Render the entries from their first line through the line containing "0.211394, 0.011124, 0.541408]]" as a numbered list. Omit blank lines and the pictures.

■ **DATA SHOWN**:
○ ○ ○ ○ ○ ○ ○

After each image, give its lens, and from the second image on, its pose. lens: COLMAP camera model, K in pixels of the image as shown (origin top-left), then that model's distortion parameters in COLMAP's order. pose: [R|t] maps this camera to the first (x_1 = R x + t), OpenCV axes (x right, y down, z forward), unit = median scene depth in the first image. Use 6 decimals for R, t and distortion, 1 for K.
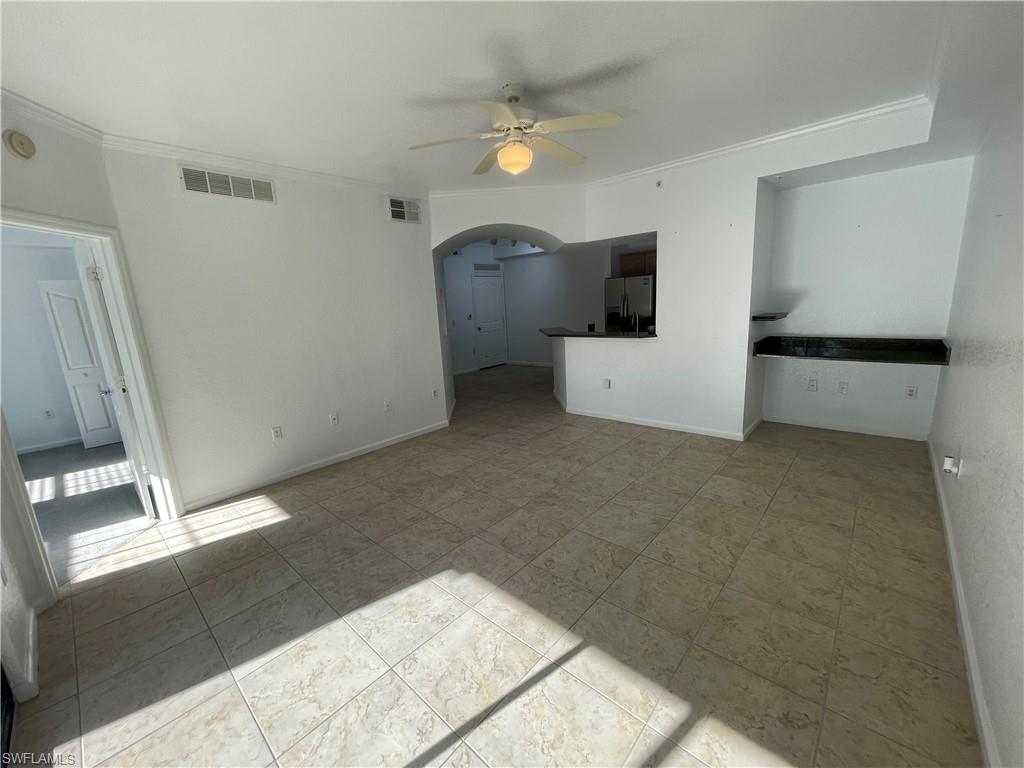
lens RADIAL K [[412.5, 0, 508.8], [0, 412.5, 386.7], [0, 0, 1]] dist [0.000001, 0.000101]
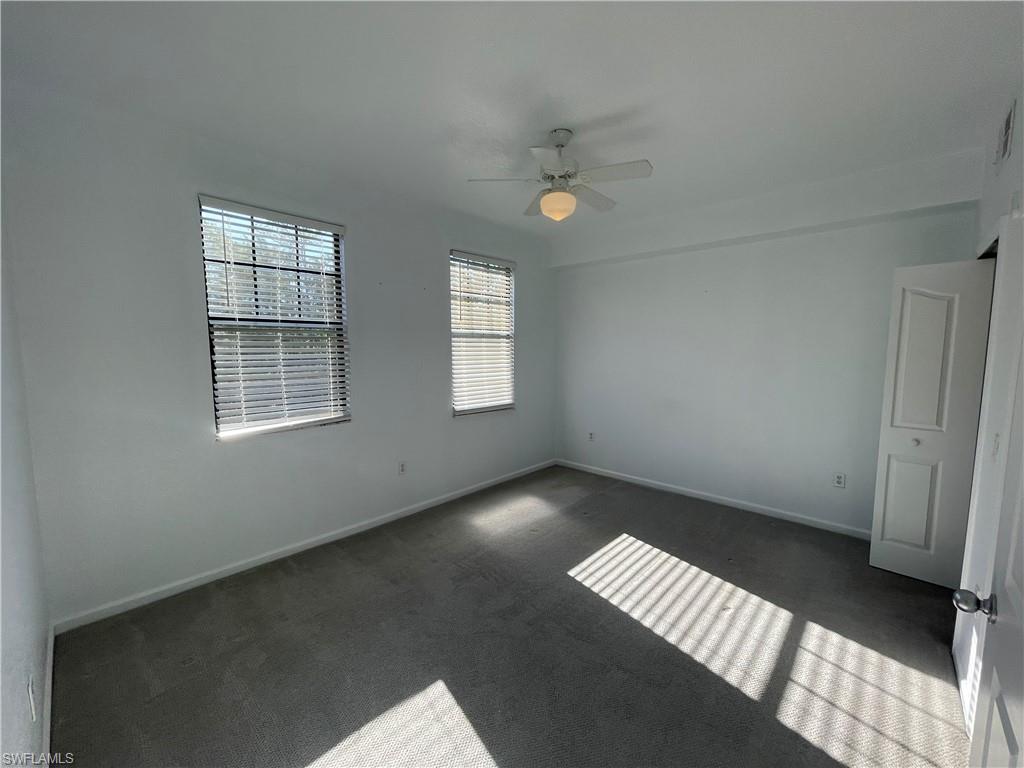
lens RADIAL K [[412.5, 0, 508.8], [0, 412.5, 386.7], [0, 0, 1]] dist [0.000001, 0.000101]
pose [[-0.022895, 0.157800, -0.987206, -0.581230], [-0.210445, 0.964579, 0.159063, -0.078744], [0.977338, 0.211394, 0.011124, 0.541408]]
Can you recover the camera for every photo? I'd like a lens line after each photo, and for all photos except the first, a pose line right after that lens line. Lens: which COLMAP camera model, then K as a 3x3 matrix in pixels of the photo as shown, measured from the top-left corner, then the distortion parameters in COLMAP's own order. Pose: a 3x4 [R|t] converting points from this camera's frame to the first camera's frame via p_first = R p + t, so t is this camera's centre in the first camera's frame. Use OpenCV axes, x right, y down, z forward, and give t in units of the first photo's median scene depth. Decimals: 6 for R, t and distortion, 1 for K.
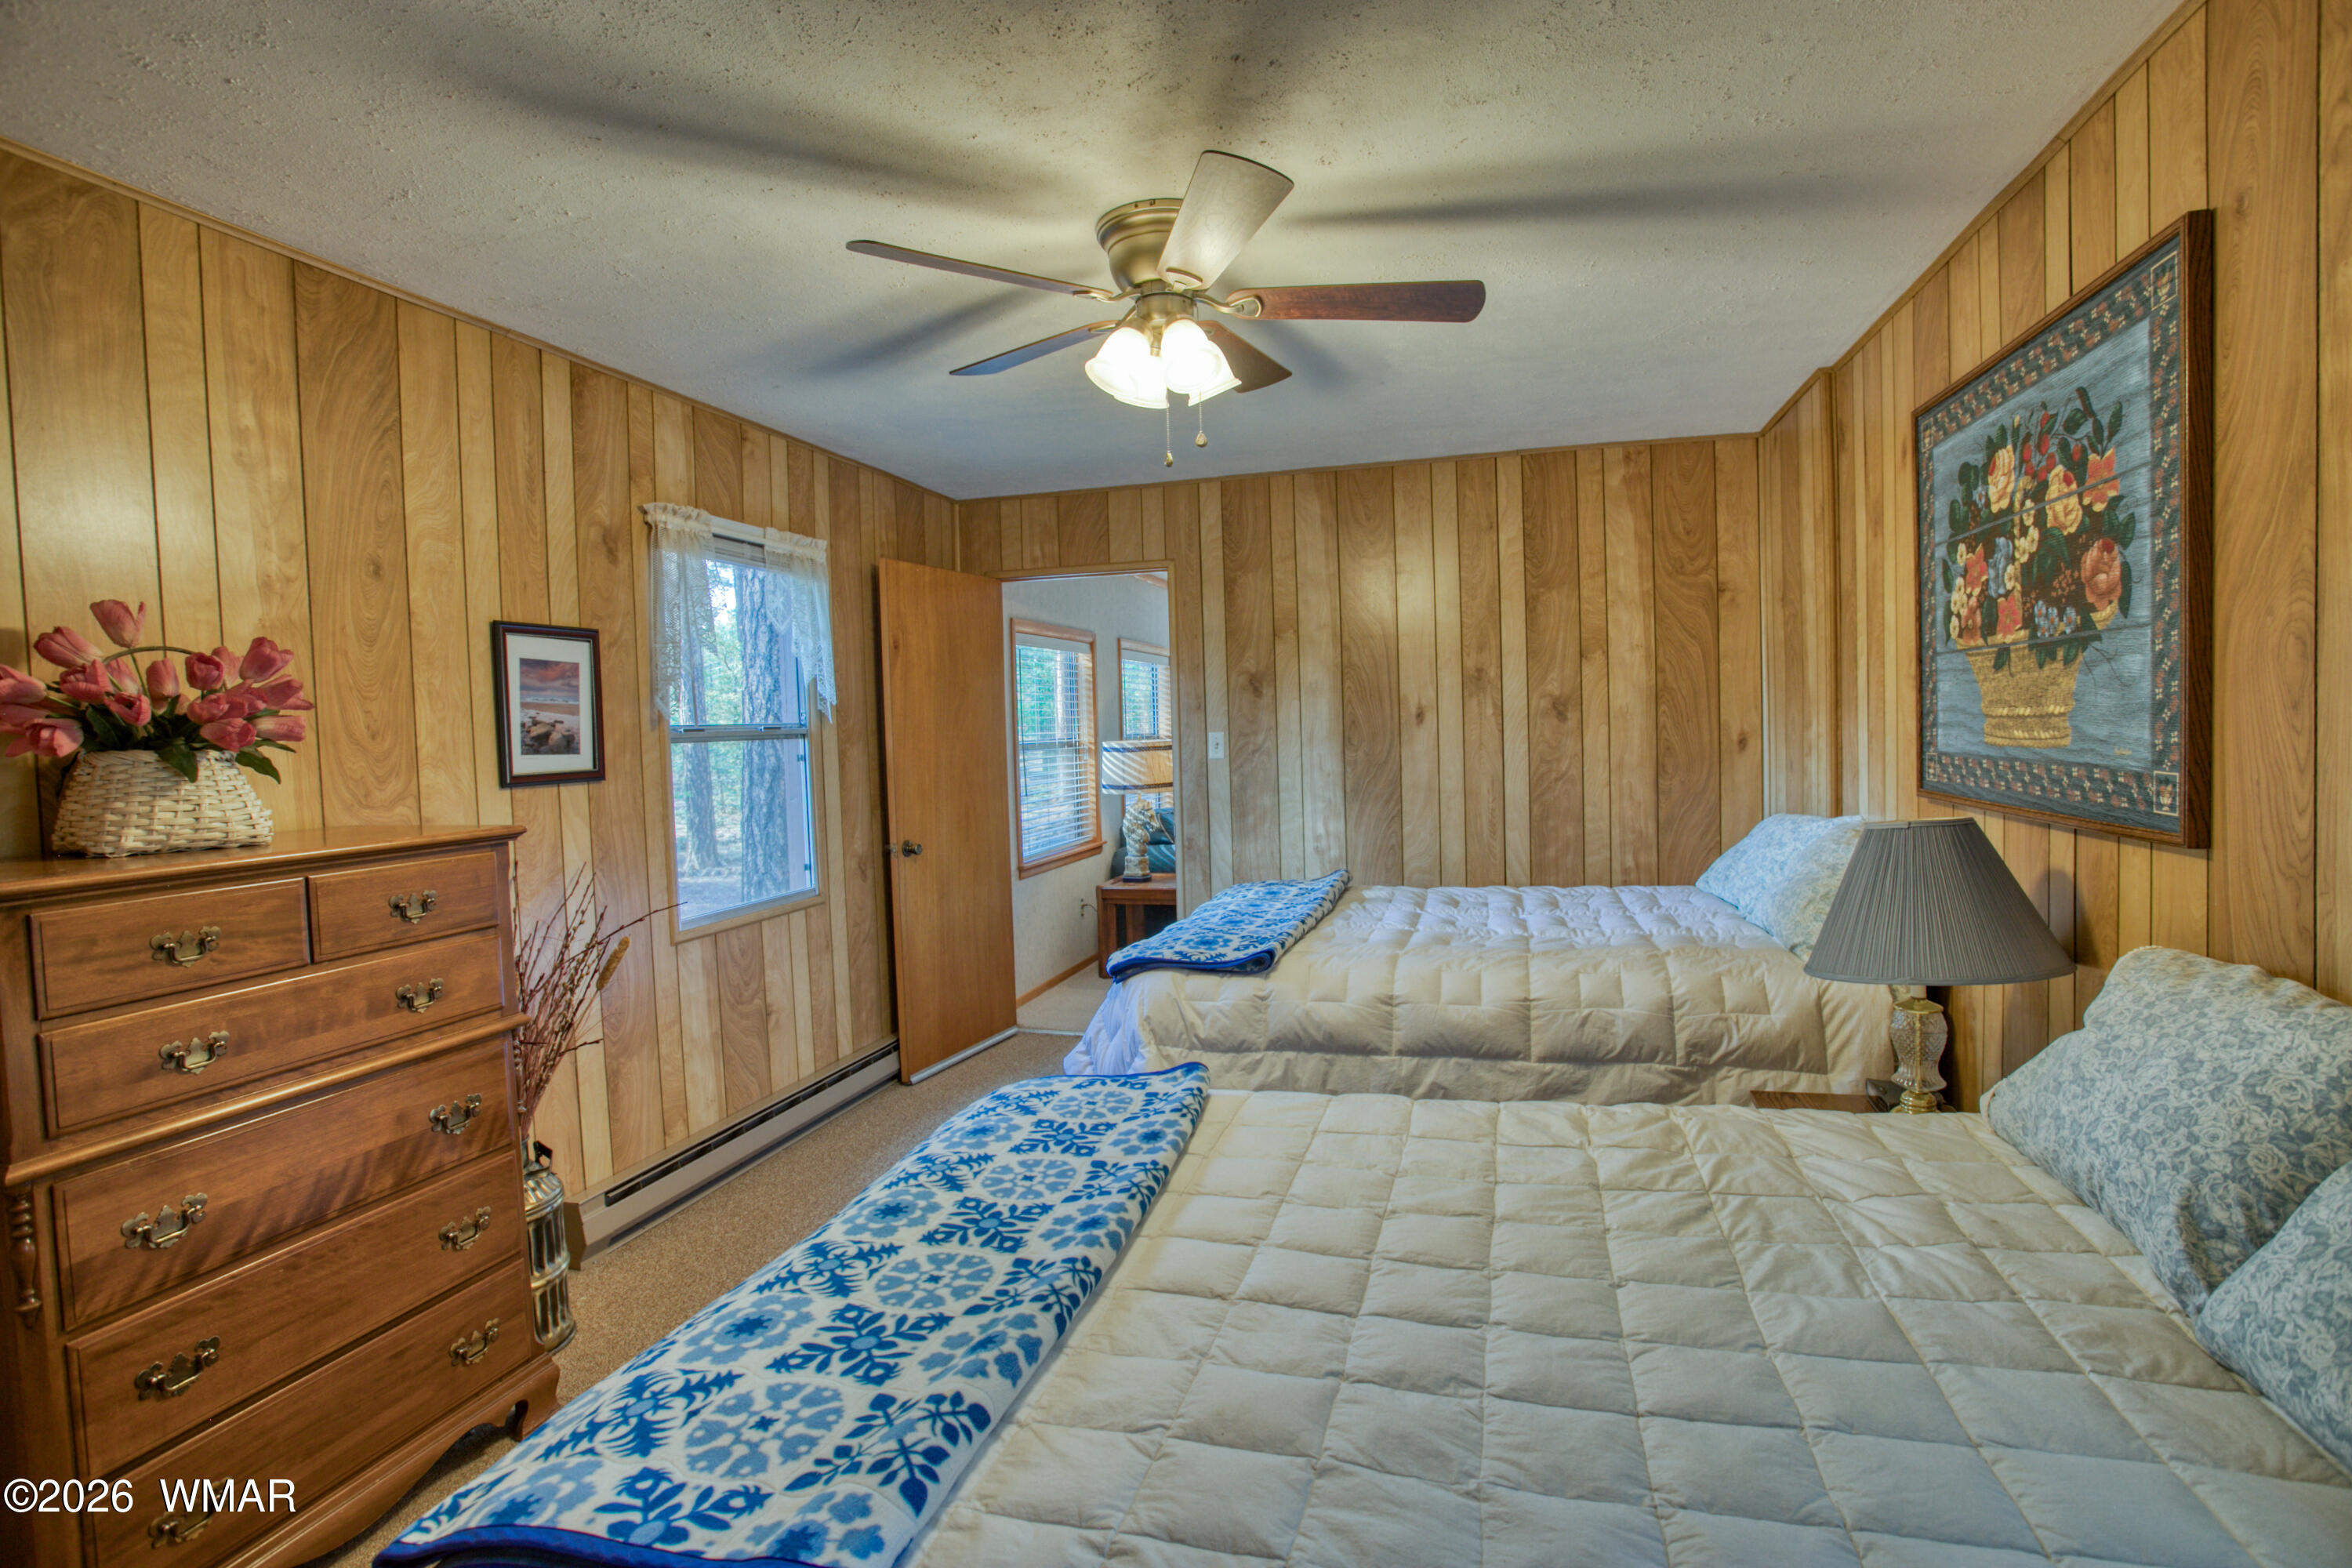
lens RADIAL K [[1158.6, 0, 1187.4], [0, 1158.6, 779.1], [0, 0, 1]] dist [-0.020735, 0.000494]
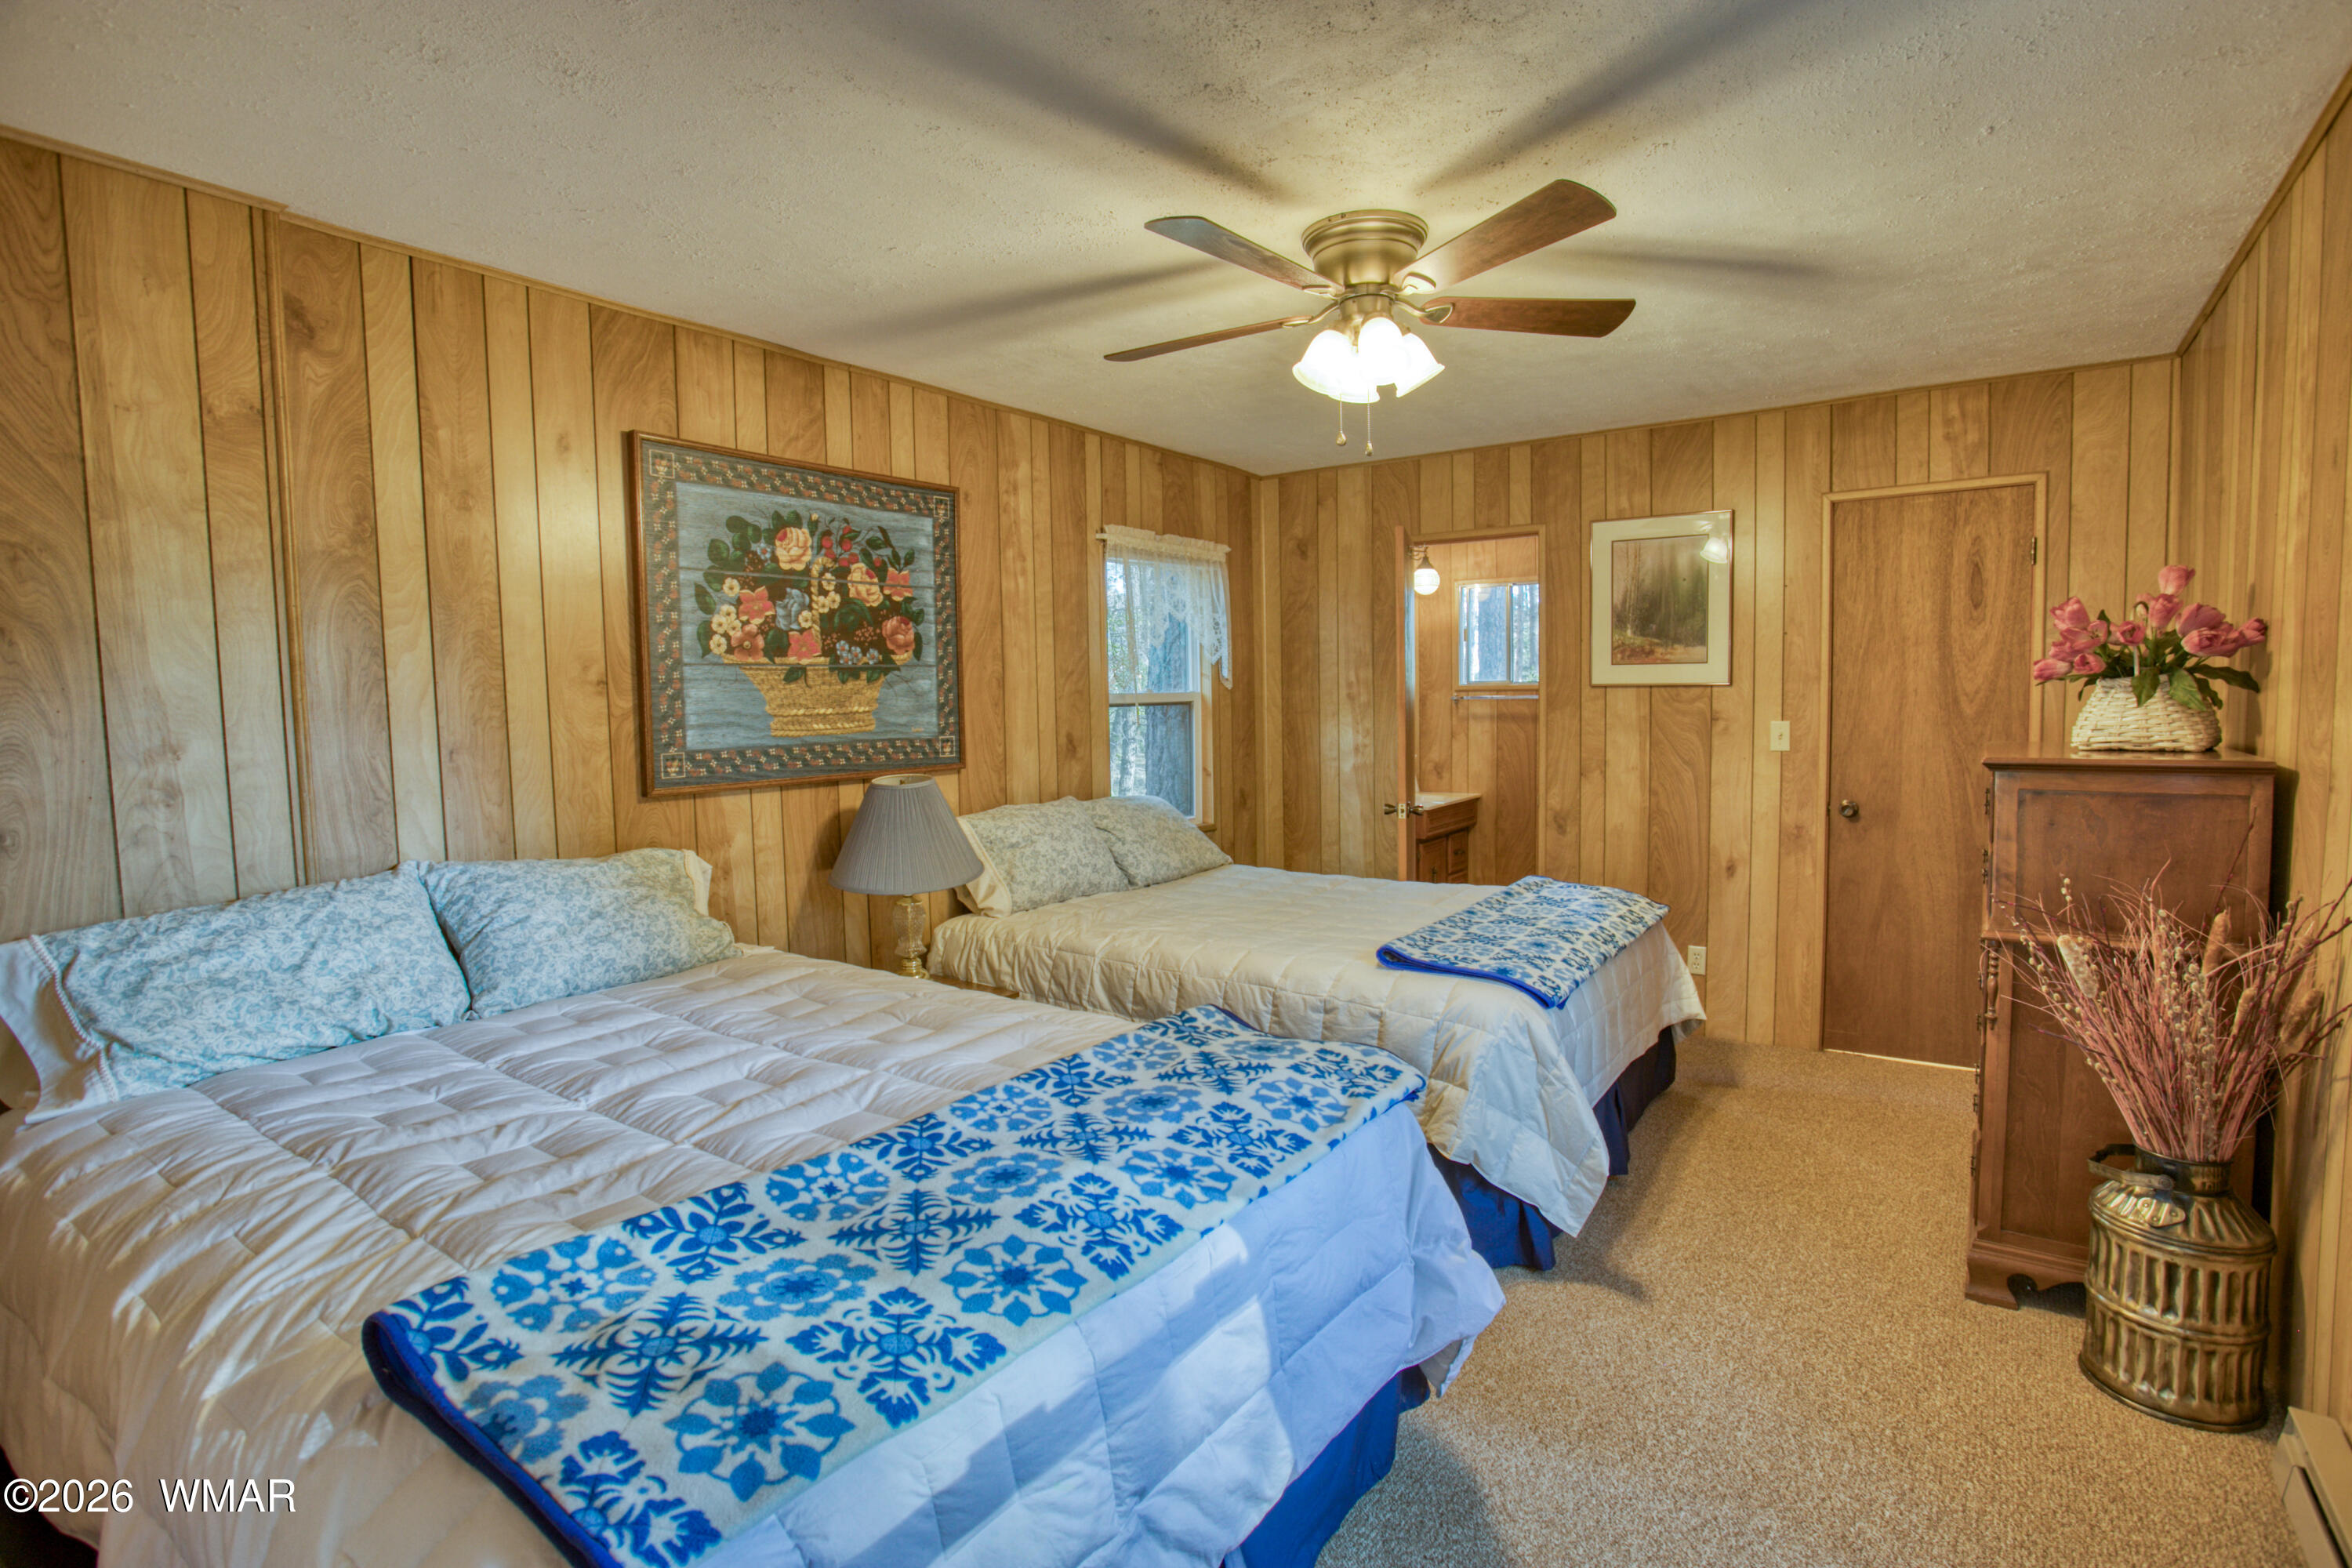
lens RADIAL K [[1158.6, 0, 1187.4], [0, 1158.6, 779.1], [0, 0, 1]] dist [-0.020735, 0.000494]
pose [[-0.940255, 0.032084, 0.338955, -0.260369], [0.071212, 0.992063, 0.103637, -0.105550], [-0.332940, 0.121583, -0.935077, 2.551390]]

○ ○ ○ ○ ○ ○ ○

■ **SOLUTION TO THIS PROBLEM**:
1. After each image, give its lens, and from the second image on, its pose. lens: COLMAP camera model, K in pixels of the image as shown (origin top-left), then that model's distortion parameters in COLMAP's order. pose: [R|t] maps this camera to the first (x_1 = R x + t), OpenCV axes (x right, y down, z forward), unit = median scene depth in the first image. Use 6 decimals for R, t and distortion, 1 for K.
2. lens RADIAL K [[412.5, 0, 508.8], [0, 412.5, 386.7], [0, 0, 1]] dist [0.000001, 0.000101]
3. lens RADIAL K [[412.5, 0, 508.8], [0, 412.5, 386.7], [0, 0, 1]] dist [0.000001, 0.000101]
4. pose [[-0.022895, 0.157800, -0.987206, -0.581230], [-0.210445, 0.964579, 0.159063, -0.078744], [0.977338, 0.211394, 0.011124, 0.541408]]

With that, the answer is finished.